> **Extrait**
::::::
Intervention de Roland Muzeau

Réunion du 27 octobre 2004 à 15h00
Cohésion sociale — Discussion d'un projet de loi

Photo de Roland MuzeauRoland Muzeau :

Monsieur le président, mesdames, messieurs les ministres, mes chers collègues, s'il est un thème central du débat public aujourd'hui, c'est bien celui de l'affaiblissement des mécanismes d'intégration sociale, de la désagrégation du tissu social, de l'exclusion.

Le constat est largement partagé : chômage de masse avec 4 millions de personnes, sous-emploi galopant, crise du logement, cellule familiale fragilisée, désertification industrielle de certains territoires, ghettoïsation des banlieues.

Pourtant, le décalage demeure patent entre la dureté des réalités sociales, l'aggravation des inégalités et les réponses libérales apportées ou les contre-réformes initiées. Par conséquent, s'il peut y avoir unanimité sur le constat, notre désaccord sur les causes, lui, est total, votre politique, celle de la droite, étant, selon nous, à la source des maux dont souffre notre société.

Hier, le président-candidat Chirac, en campagne, disait vouloir réduire la fracture sociale. Au lendemain de la défaite cuisante de la droite aux élections régionales et européennes, le Premier Ministre, contraint, a de nouveau érigé la cohésion sociale en priorité et annoncé un plan décliné en partie dans le projet de loi que nous examinons et sur lequel mon amie Michelle Demessine interviendra à propos du volet logement.

Voilà quelques jours, devant la commission des affaires sociales, vous évoquiez, monsieur le ministre, la « nouvelle donne », « une démarche inédite en rupture avec le passé » !

Aujourd'hui, la question des inégalités et de la pauvreté moderne, censée être au coeur de nos discussions, ne pourra être que succinctement évoquée dans la mesure où, d'une part, ce Gouvernement et sa majorité de droite refusent obstinément de réfléchir sur le partage des richesses et où, d'autre part, vous n'agissez, monsieur le ministre, ni sur les causes de la dégradation de l'emploi ni sur les incidences des destructions d'emplois.
::::::
> **Données extraites**
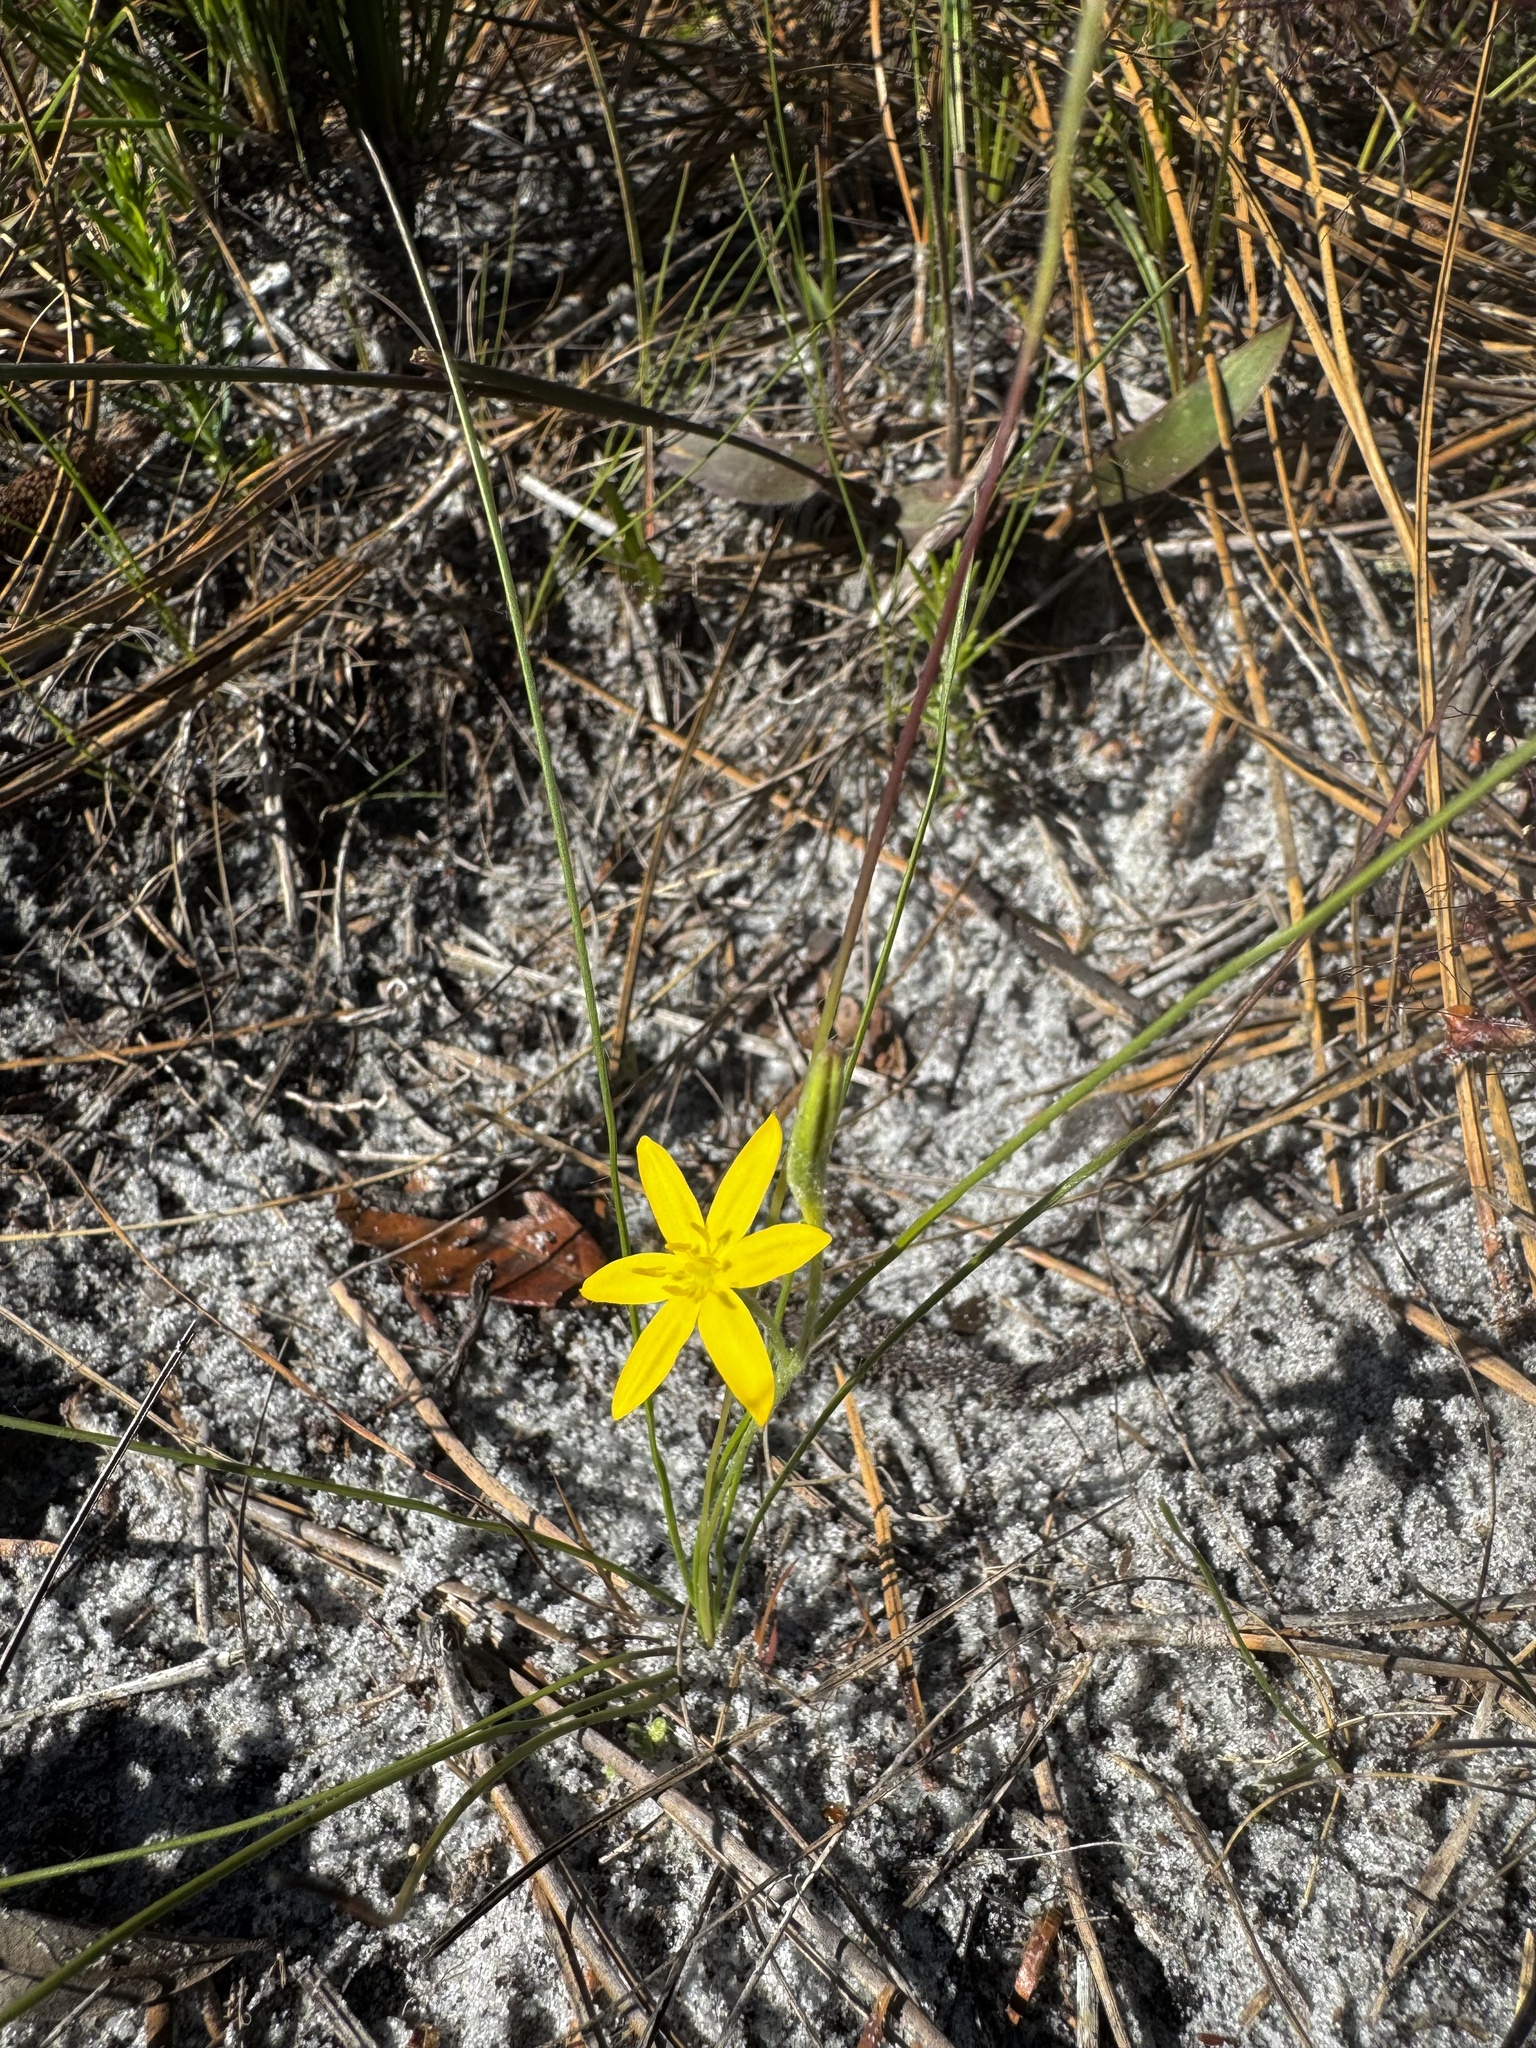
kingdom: Plantae
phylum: Tracheophyta
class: Liliopsida
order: Asparagales
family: Hypoxidaceae
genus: Hypoxis
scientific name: Hypoxis juncea
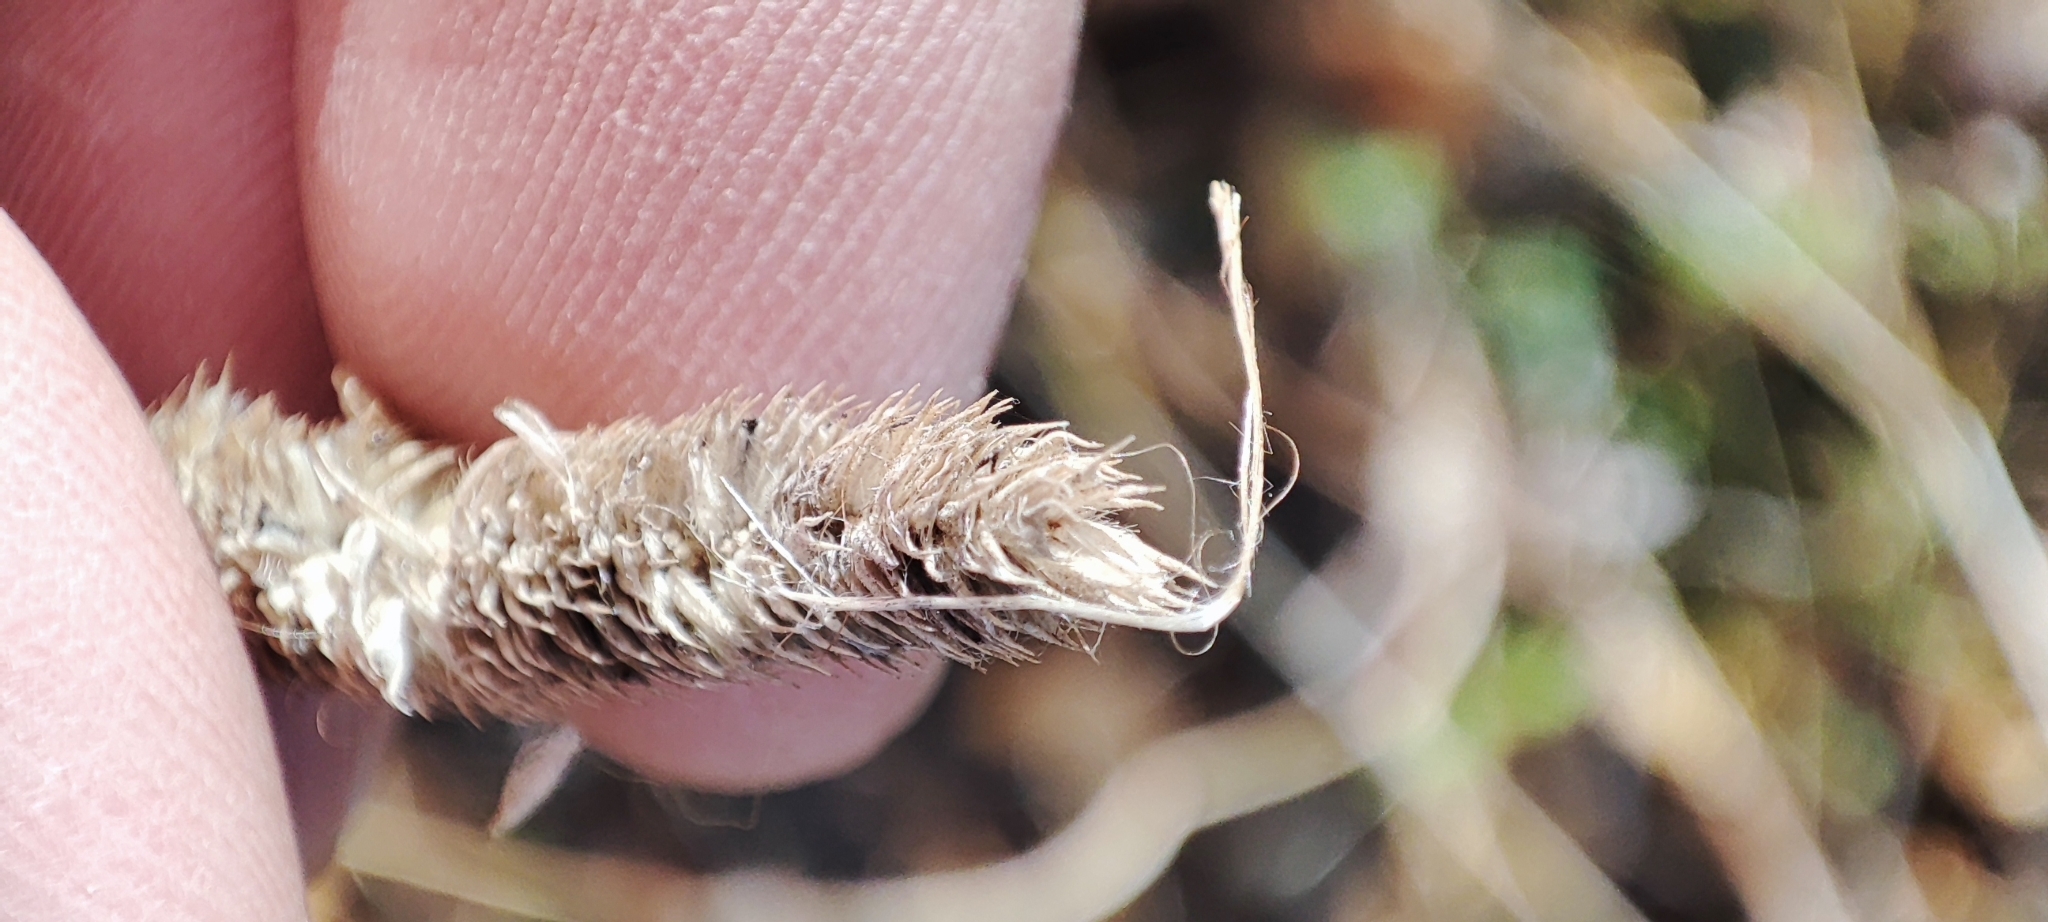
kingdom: Plantae
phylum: Tracheophyta
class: Liliopsida
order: Poales
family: Poaceae
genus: Phleum
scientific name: Phleum pratense
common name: Timothy grass
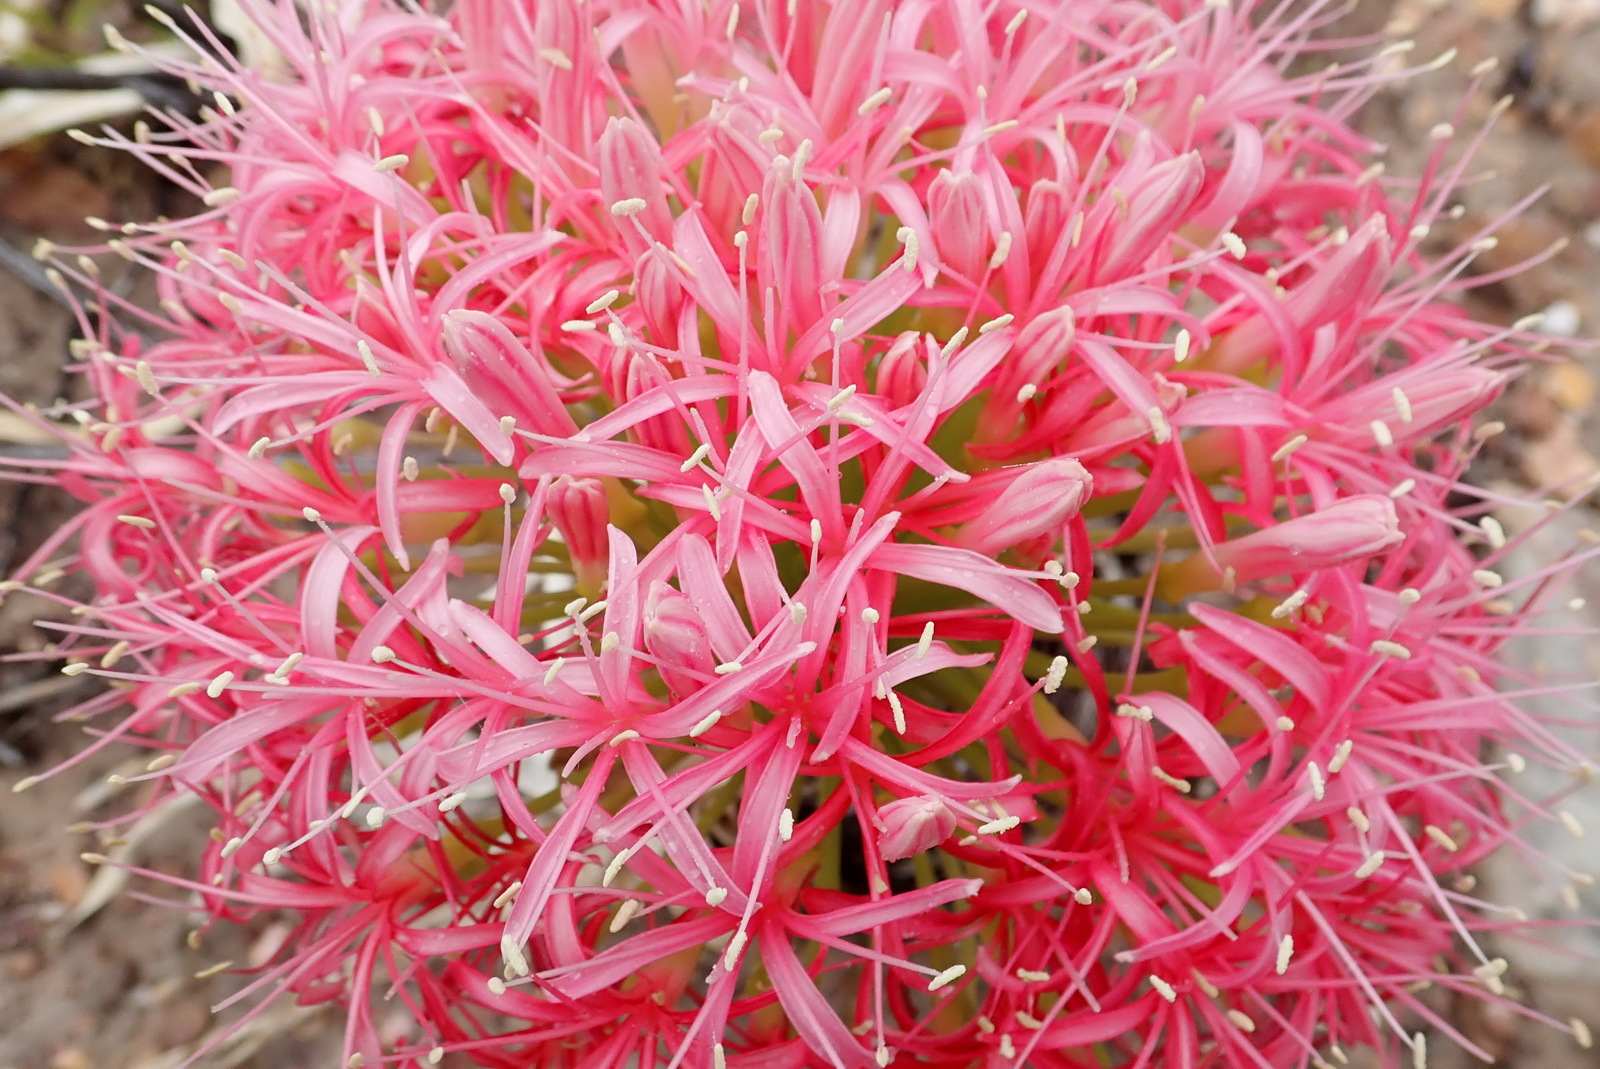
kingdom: Plantae
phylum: Tracheophyta
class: Liliopsida
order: Asparagales
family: Amaryllidaceae
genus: Boophone
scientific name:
::::::
> **Consignes**
**A)** Citez le passage de l'extrait qui va de « Intervention de Roland » jusqu'à « social, de l'exclusion. ».
**B)** Convertissez toutes les lignes du listing en une liste JSON de chaînes, à raison d'une chaîne par ligne, sans les lignes vides. Laissez de côté les images.

> **Corrigés complets**
**A)**
Intervention de Roland Muzeau

Réunion du 27 octobre 2004 à 15h00
Cohésion sociale — Discussion d'un projet de loi

Photo de Roland MuzeauRoland Muzeau :

Monsieur le président, mesdames, messieurs les ministres, mes chers collègues, s'il est un thème central du débat public aujourd'hui, c'est bien celui de l'affaiblissement des mécanismes d'intégration sociale, de la désagrégation du tissu social, de l'exclusion.

**B)**
[
  "kingdom: Plantae",
  "phylum: Tracheophyta",
  "class: Liliopsida",
  "order: Asparagales",
  "family: Hypoxidaceae",
  "genus: Hypoxis",
  "scientific name: Hypoxis juncea",
  "kingdom: Plantae",
  "phylum: Tracheophyta",
  "class: Liliopsida",
  "order: Poales",
  "family: Poaceae",
  "genus: Phleum",
  "scientific name: Phleum pratense",
  "common name: Timothy grass",
  "kingdom: Plantae",
  "phylum: Tracheophyta",
  "class: Liliopsida",
  "order: Asparagales",
  "family: Amaryllidaceae",
  "genus: Boophone",
  "scientific name:"
]